Nick Grattan's Blog

About Microsoft SharePoint, .NET, Natural Language Processing and Machine Learning

Posts Tagged ‘Document Similarity Distance Measures Euclidean Manhattan Cosine C#

Euclidean, Manhattan and Cosine Distance Measures in C#

with 3 comments

Euclidean, Manhattan and Cosine Distance Measures can be used for calculating document dissimilarity. Since similarity is the inverse of a dissimilarity measure, they can also be used to calculate document similarity. For document similarity the calculations are based on Frequency Distributions. See here for a comparison between Bag of Words and Frequency Distributions and here for using Jaccard Similarity with a Bag of Words.

The calculation starts with a frequency distribution for words in a number of documents. For example:

Freq Dist

A n-dimensional space is then created, with a dimension for each of the words. In the above example a dimension will be created for “Cat”, “Mouse”, “Dog” and “Rat”, so it’s a four dimensioned space. Then, each document is plotted in this space. The following diagram shows the plot for just two of the four dimensions with the Euclidean Distance (the shortest distance between two points):

EuclideanDist

The Manhattan distance is the sum of the lengths of the rectangle formed by the two points:

ManhattanDist

Finally, the Cosine distance is the angle subtended at the origin between the two documents. A value of 0 degrees represents identical documents and 90 degrees dissimilar documents. Note that this distance is based on the relative frequency of words in a document. A document with, say, twice as many occurrences of all words compared to another document will be regarded as identical.

# Information provided:
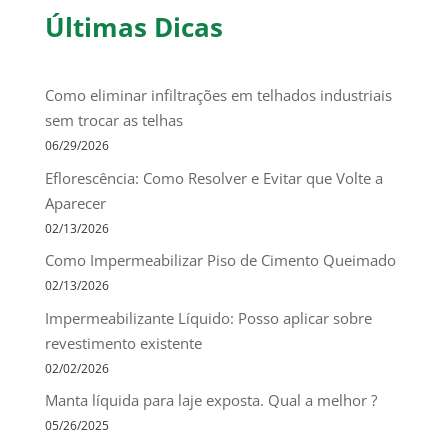
Últimas Dicas
Como eliminar infiltrações em telhados industriais
sem trocar as telhas
06/29/2026
Eflorescência: Como Resolver e Evitar que Volte a
Aparecer
02/13/2026
Como Impermeabilizar Piso de Cimento Queimado
02/13/2026
Impermeabilizante Líquido: Posso aplicar sobre
revestimento existente
02/02/2026
Manta líquida para laje exposta. Qual a melhor ?
05/26/2025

# Tasks:
1. In the post on distance measures in C#, what does a Cosine distance of 0 degrees represent?
2. For each statement, answer yes or no according to the post on distance measures in C#, and quote the words of the post that decide it.
(a) In the example, each of the four words gets its own dimension.
(b) The Euclidean distance is the sum of the lengths of the rectangle formed by the two points.
(c) Under Cosine distance, a document with twice as many occurrences of every word as another is treated as a different document.
3. Carry on the post on distance measures in C# from its final sentence.

# Answers for the exercise:
1. Identical documents.

2.
(a) Yes: "a dimension will be created for “Cat”, “Mouse”, “Dog” and “Rat”, so it’s a four dimensioned space"
(b) No: "The Manhattan distance is the sum of the lengths of the rectangle formed by the two points"
(c) No: "A document with, say, twice as many occurrences of all words compared to another document will be regarded as identical."

3.
CoSineDist

For a full description of these distance measures see [1], including details on their calculation.

The Euclidean and Manhattan distances are specific examples of a more general Lr-Norm distance measure. The ‘r’ refers to a power term, and for Manhattan this is 1 and for Euclidean it’s 2. Therefore a single class can be used to implement both:

    public class LrNorm
    {
        /// <summary>
        /// Returns Euclidean distance between frequency distributions of two lists
        /// </summary>
        /// <typeparam name="T">Type of the item, e.g. int or string</typeparam>
        /// <param name="l1">First list of items</param>
        /// <param name="l2">Second list of items</param>
        /// <returns>Distance, 0 - identical</returns>
        public static double Euclidean<T>(List<T> l1, List<T> l2)
        {
            return DoLrNorm(l1, l2, 2);
        }

        /// <summary>
        /// Returns Manhattan distance between frequency distributions of two lists
        /// </summary>
        /// <typeparam name="T">Type of the item, e.g. int or string</typeparam>
        /// <param name="l1">First list of items</param>
        /// <param name="l2">Second list of items</param>
        /// <returns>Distance, 0 - identical</returns>
        public static double Manhattan<T>(List<T> l1, List<T> l2)
        {
            return DoLrNorm(l1, l2, 1);
        }

        /// <summary>
        /// Returns LrNorm distance between frequency distributions of two lists
        /// </summary>
        /// <typeparam name="T">Type of the item, e.g. int or string</typeparam>
        /// <param name="l1">First list of items</param>
        /// <param name="l2">Second list of items</param>
        /// <param name="r">Power to use 2 = Euclidean, 1 = Manhattan</param>
        /// <returns>Distance, 0 - identical</returns>
        public static double DoLrNorm<T>(List<T> l1, List<T> l2, int r)
        {
            // find distinct list of values from both lists.
            List<T> dvs = FrequencyDist<T>.GetDistinctValues(l1, l2);

            // create frequency distributions aligned to list of descrete values
            FrequencyDist<T> fd1 = new FrequencyDist<T>(l1, dvs);
            FrequencyDist<T> fd2 = new FrequencyDist<T>(l2, dvs);

            if (fd1.ItemFreq.Count != fd2.ItemFreq.Count)
            {
                throw new Exception("Lists of different length for LrNorm calculation");
            }
            double sumsq = 0.0;
            for (int i = 0; i < fd1.ItemFreq.Count; i++)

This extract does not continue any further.